We modern folk often complain about how early stores begin advertising for Christmas. “It gets earlier and earlier every year,” we tell ourselves and each other indignantly. One hundred years ago, Edmontonians may very well have been singing the same tune. Stores began advertising in November, and called for customers to get their shopping done early. In November 1913, Johnson & Hubbs Jewelers put out an advertisement observing that, “The spirit of Christmas is already perceptible, and you will profit in many ways by making early purchases.”. In November 1911, the HBC warned customers that “There’s not a moment to be lost if you want to escape the final rush which is inevitable. Do your shopping NOW while we have the facilities to wait on you, and as you would like us to–at your leisure. It will be much more satisfactory to you, to us, and to all concerned. COME TOMORROW.”. The pressure was on.
While the impetus to purchase gifts (and purchase them early!) is clear, the types of gifts that were purchased are a bit different from what we might expect today. Retailers like the Ross Brothers urged people to purchase practical, useful gifts, including housewares, personal grooming sets, and clothing. The focus on toys for children, though, was very similar to what it is today.
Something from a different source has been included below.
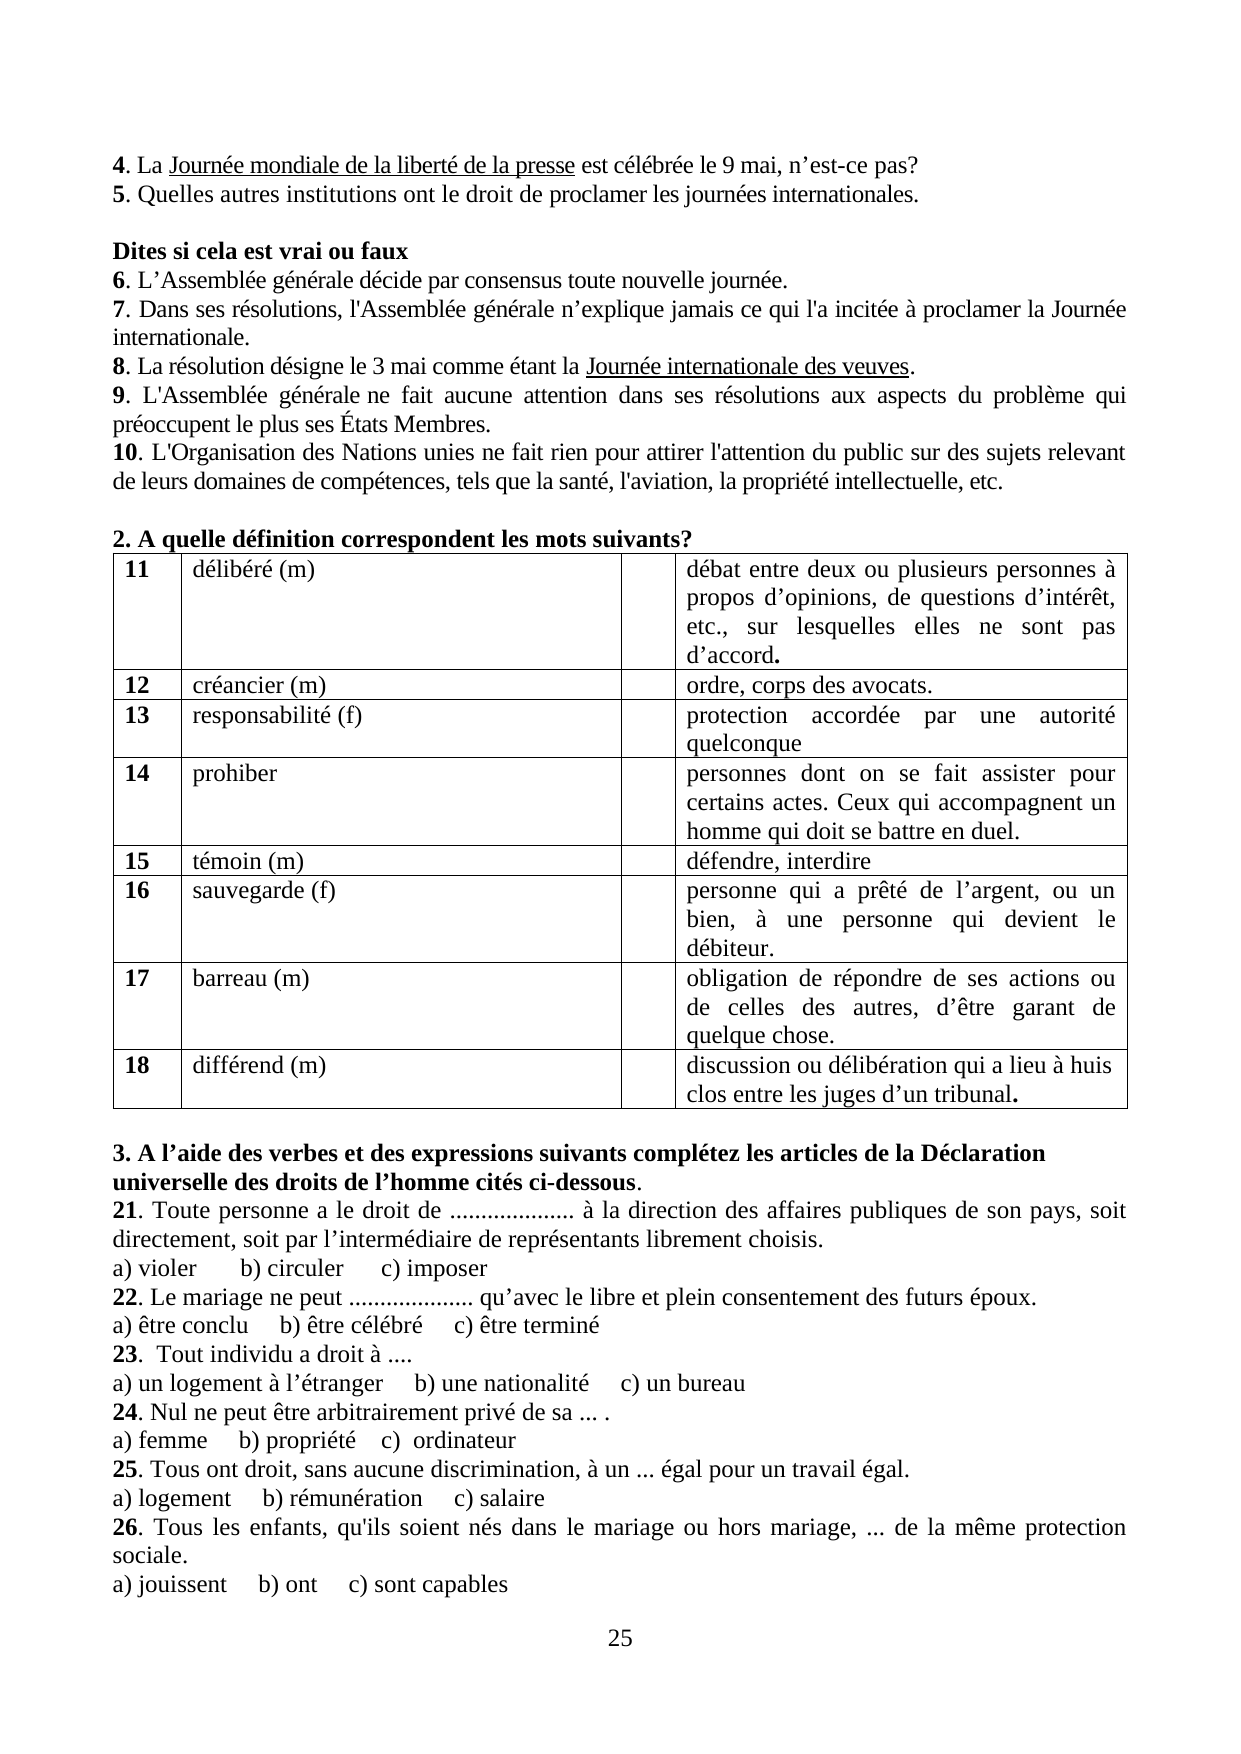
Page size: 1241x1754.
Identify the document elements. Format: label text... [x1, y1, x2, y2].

The Purvis Co. devoted part of its department store to a Toyland as Christmas approached in 1911, and emphasised excess in gifts, claiming that Santa’s pack “is going to be so big this year that I can’t wait any longer”.
I think we can agree Christmas shopping in 1914 Edmonton looks pretty similar to Christmas shopping 100 years later. “But surely Boxing Days sales are a modern excess!” you may shout. In fact, they’re not. On 26 December 1914, James Ramsey Ltd., a store specialising in food, clothing, drugs, and stationery, ran an advertisement calling for Boxing Day shoppers. “After the Holiday Rush Comes What?” the ad asks, “A Remarkable Sale of Holiday Surplus Stocks. Our Prices are Seldom Lower.”. Boxing Day shopping, as it turns out, is longstanding tradition.
As the First World War (which many had expected to be over by Christmas of 1914) continued, so did the advertisements. People didn’t stop shopping, of course. However, the Christmas advertisements were broken up by ads for victory bonds, and the front page ads were displaced by news from the front lines. The face of Edmonton continued to change.
It’s both tempting and easy to fall for the historical myth of “simpler times”. We know, though, that people in the past had complex lives just like we do, and Edmontonians one hundred years ago had very complex lives indeed. When we emphasise the parts of history that we see as superior to our modern age–a simpler holiday season, for example–we fail to recognise the real people who lived in the past. When we look at simple activities such as Christmas shopping, ones that we might expect to be heavily influenced by our modern age, we can see that these activities hold more similarities than differences between the Edmonton of 100 years ago and the Edmonton today. As you do your holiday shopping this season, imagine what the same activity was like for Edmontonians 100 years ago–not as different as you may have imagined!